Alright, kids. Gather ‘round the malfunctioning space heater. I’ve got something here that smells like melted transistors and teenage angst. It’s a box. A $250 box. And it’s called… Regrets – by the folks at Non-Human Audio.
Now, you might think that’s a bummer of a name for a gadget that’s supposed to make you sound like a beautiful, crying angel. And you’d be half-right. It is a bummer. It’s the bummer of missing the last train home. It’s the sound of a Polaroid developing in reverse. It’s the feeling of standing in the rain looking at a phone that isn’t going to ring.
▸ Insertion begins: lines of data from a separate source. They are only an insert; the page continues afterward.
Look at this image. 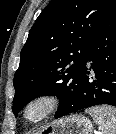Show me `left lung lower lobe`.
I'll return each mask as SVG.
<instances>
[{
	"instance_id": "obj_1",
	"label": "left lung lower lobe",
	"mask_w": 116,
	"mask_h": 134,
	"mask_svg": "<svg viewBox=\"0 0 116 134\" xmlns=\"http://www.w3.org/2000/svg\"><path fill=\"white\" fill-rule=\"evenodd\" d=\"M102 104L116 107V3L88 46L74 97L58 108L55 119Z\"/></svg>"
}]
</instances>
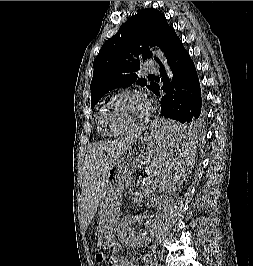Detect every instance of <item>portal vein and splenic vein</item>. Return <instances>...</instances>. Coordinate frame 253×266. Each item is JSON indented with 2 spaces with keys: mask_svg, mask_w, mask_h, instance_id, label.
<instances>
[{
  "mask_svg": "<svg viewBox=\"0 0 253 266\" xmlns=\"http://www.w3.org/2000/svg\"><path fill=\"white\" fill-rule=\"evenodd\" d=\"M148 189V188H147ZM143 194H146V192L144 191ZM140 197H142V194H140Z\"/></svg>",
  "mask_w": 253,
  "mask_h": 266,
  "instance_id": "1",
  "label": "portal vein and splenic vein"
}]
</instances>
The creator, some cat named Kelly, had the radical idea to name the pedal after what it felt like, not what it sounded like. Genius. Or lunacy. Usually the same thing. They say it’s got “nostalgic, longing sound.” Yeah. That’s one word for it. Another word is “existential dread with a sweet, sweet tail.”
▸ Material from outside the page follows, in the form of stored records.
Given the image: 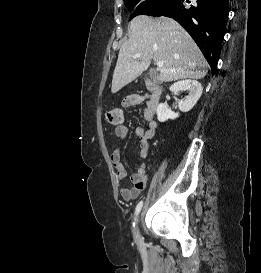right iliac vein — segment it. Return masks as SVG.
I'll use <instances>...</instances> for the list:
<instances>
[{
	"instance_id": "1",
	"label": "right iliac vein",
	"mask_w": 261,
	"mask_h": 273,
	"mask_svg": "<svg viewBox=\"0 0 261 273\" xmlns=\"http://www.w3.org/2000/svg\"><path fill=\"white\" fill-rule=\"evenodd\" d=\"M138 224V220L136 221ZM136 237H139V232H138V228L136 227Z\"/></svg>"
}]
</instances>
Forget your standard “room” reverb. This ain’t a room. It’s a wrecking yard. It’s the inside of a cavern after the bats have all flown south for the winter. Short, lush, ambient, textured, whatever. The point is, it doesn’t just add space to your sound. It adds weight. It makes every note seem like it’s already over, like it’s looking back at you over its shoulder, smirking.
Since we’re talking about this tin can of emotional fallout, here’s what you’re twisting your greasy mitts around:
Decay Time – How long you want the ghost to hang around. Short makes it a cramped bathroom. Long makes it the Grand Canyon after a tearful goodbye.
Dampening – This is the sock in the throat. Turn it up and the reverb gets all muffled and polite, like it’s apologizing for existing. Turn it down and it rings like a bell that’s seen some things.
Mix – How much of your clean signal gets drowned in the murk. Dry is just you, naked and afraid. Wet is you submerged in six feet of bad decisions.
The “Other Tricks” – They don’t name ’em, because of course they don’t. But apparently, they muck with the feeling instead of just the sound. Voodoo. Mojo. Or maybe just bad soldering. Who knows? That’s the fun of it.
Don’t buy it unless you’re ready to stare into the abyss of your own mistakes and find a pretty good chord progression staring back. Open order. You might have to wait. Like, you know, for a feeling you can’t shake.